Diversos amigos partilharam comigo uma sensação de inquietação nesta quadra natalícia. O novo normal, o momento pós-pandémico, o futuro prometido, é afinal um tempo de desconforto que parece ter derrubado as paredes sólidas e seguras do convívio familiar.
A nível internacional, a guerra e o sofrimento estão de regresso, tornando-se um lugar comum nos noticiários nacionais e uma presença constante na nossa consciência colectiva.
Na Ucrânia, contabilizam-se mais de 11 mil mortos e na faixa de Gaza mais de 20 mil mortos, sobretudo crianças e mulheres. Se os líderes mundiais se revelaram inaptos para garantir a paz e os direitos humanos, na sequência de um vírus que vitimou mais de seis milhões de pessoas, no plano interno, o contexto é também cada vez mais desolador.
Em Portugal, a taxa de risco de pobreza subiu para os 17% após transferências sociais. Isto significa que os fenómenos de privação ou exclusão social afectam agora 2,1 milhões de portugueses, incidindo com especial intensidade nos principais centros urbanos.
Em Lisboa e no Porto, considerados enquanto mero produto e cenário turístico, as poucas coisas que parecem germinar são os preços da habitação, os pastéis de nata e uma multidão indiscriminada de turistas servidos por um batalhão de empregados precários.
Em particular de imigrantes que vivem em condições degradantes. No plano económico, os sucessivos governos cooptados pelas dinâmicas globais de crescimento económico ficaram reféns das estratégias que privilegiaram a competição internacional face à coesão interna, sobrevalorizando sectores incertos como o turismo ou o mercado imobiliário face a outros sectores económicos igualmente cruciais para o desenvolvimento do país.
O recuo dos serviços e das respostas públicas apesar da elevada carga fiscal, a inflação galopante, os preços estratosféricos do mercado imobiliário, o risível crescimento das remunerações salariais, a precarização dos vínculos laborais agravaram a situação de desespero dos cidadãos e das famílias que se debatem desde 2008 com as consequências de crises sucessivas: o colapso financeiro, a pandemia global e mais recentemente os conflitos mundiais.
Se a isto somarmos a nebulosa dos interesses e o circo político e mediático, cada vez mais distante dos reais problemas das pessoas, obtemos um espectro de sintomas que explicam, em grande medida, os tempos de ansiedade e desânimo que pressentimos na espuma dos dias.
Andamos a "viver mal" e este oceano de descontentamento que resulta do divórcio entre o funcionamento da economia, a prática política e o bem-estar social é uma ameaça à democracia.

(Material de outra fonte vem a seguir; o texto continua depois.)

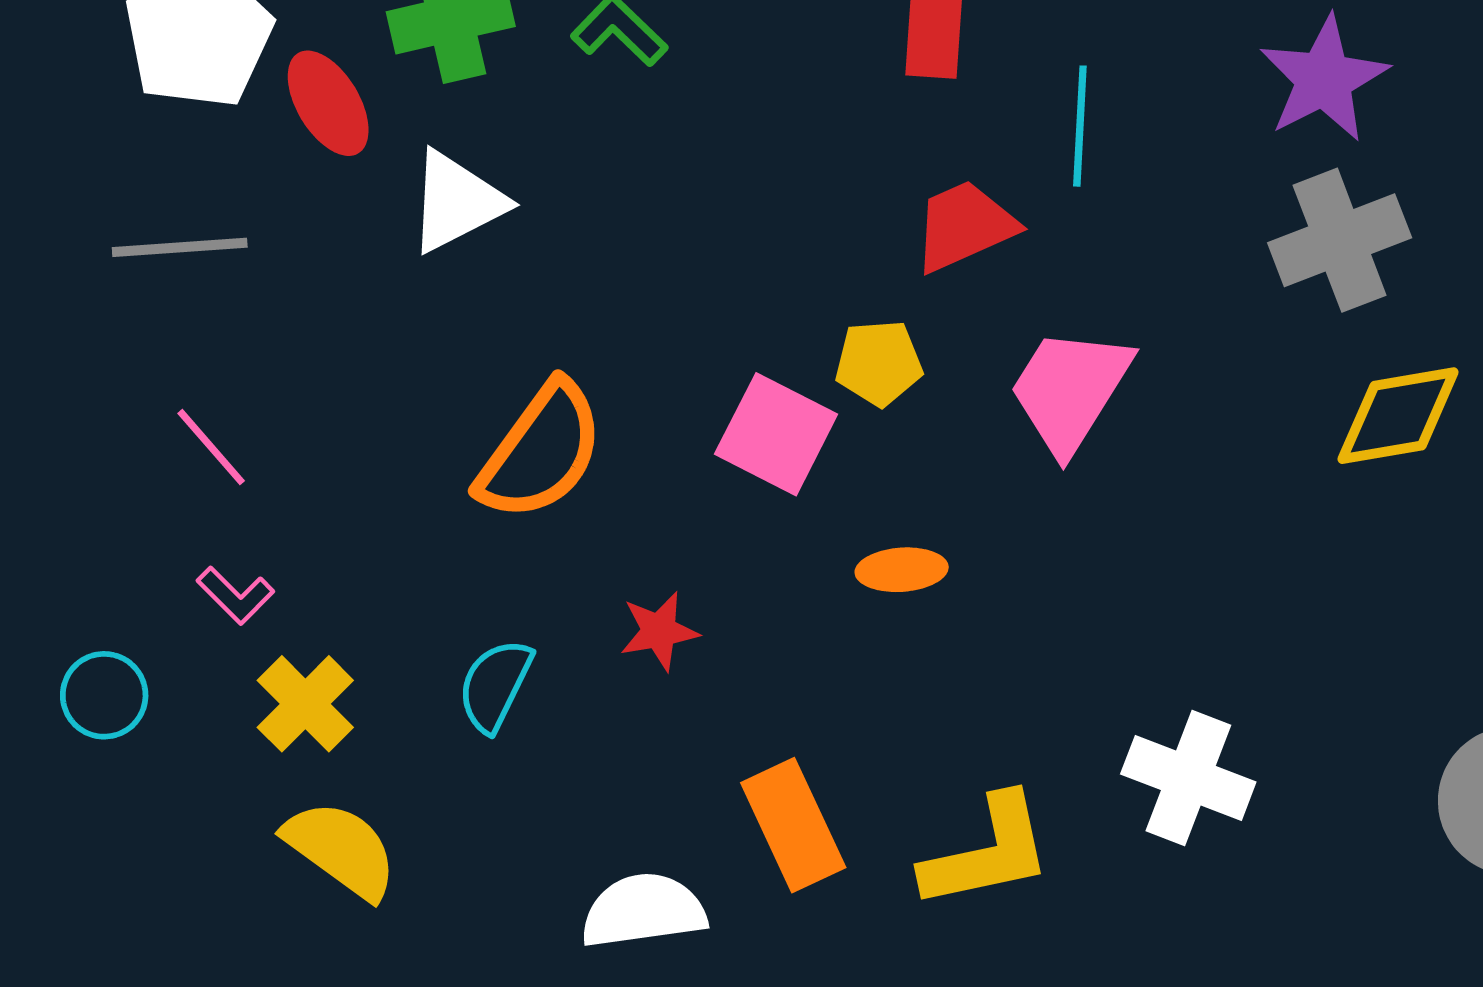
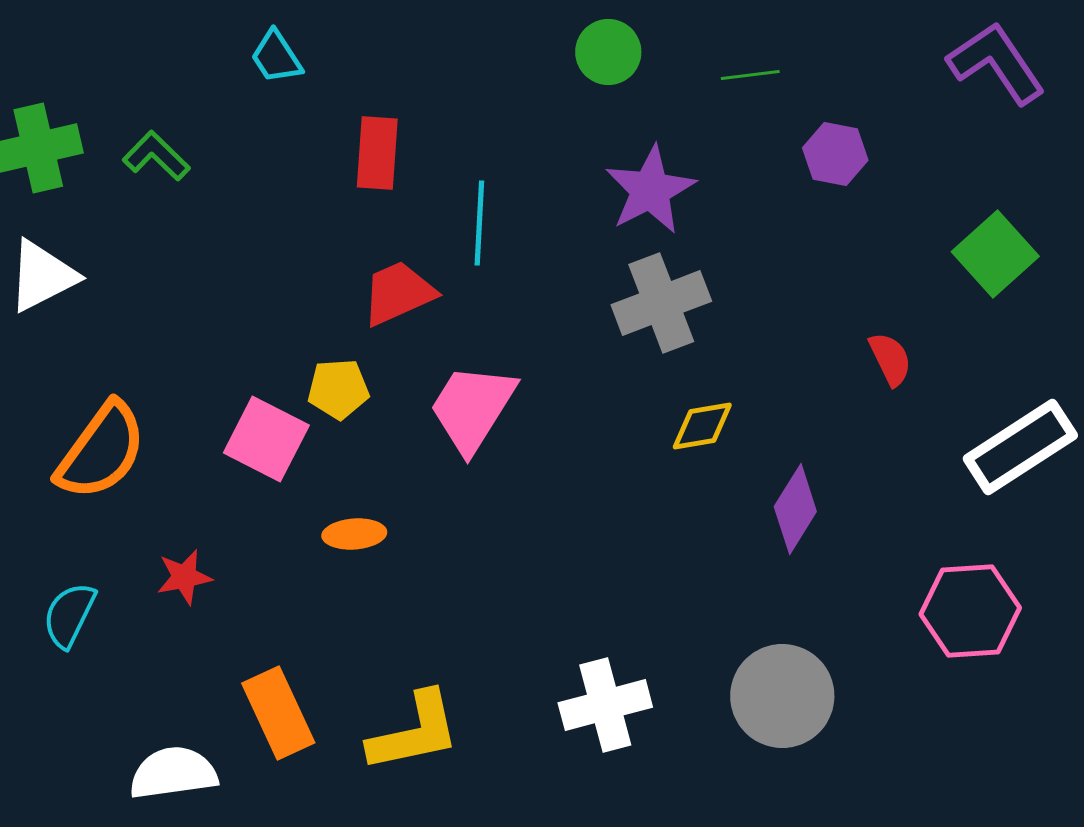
yellow diamond: (1398, 416) -> (702, 426), size x0.7
white cross: (1188, 778) -> (605, 705), moved, turned -36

Desde o colapso do governo que as estatísticas apontam para o crescimento da extrema-direita. Impedir o seu avanço implica olhar para o avolumar das camadas de população e dos territórios que assistem ao sufoco das suas condições de existência, conferindo-lhes uma nova centralidade no âmbito das políticas públicas e das estratégias de desenvolvimento do país.
Os jogos de poder internacional que se escondem na sombra dos grandes conflitos mundiais, as fracturas expostas da desigualdade e os grupos oportunistas que as pretendem explorar em benefício próprio, impõem mais do que nunca a nossa união enquanto sociedade diversa e democrática, capaz de pensar colectivamente o futuro e exigir no plano político a inversão de tendências que condenam os povos e os seus quotidianos.
Aprendemos com a pandemia de covid-19 que uma sociedade mais igualitária, coesa e solidária é o atalho mais eficaz para nos resgatar da incerteza e da vulnerabilidade. Será certamente também a fórmula mais útil para impedir que o obscurantismo destrutivo da história regresse, semeando a guerra, o sofrimento, a desigualdade e a miséria ao mesmo tempo que saqueia aquela que é a nossa fortuna mais valiosa: viver em paz, em liberdade e sem desconforto, seja no dia de Natal, seja no resto das nossas vidas.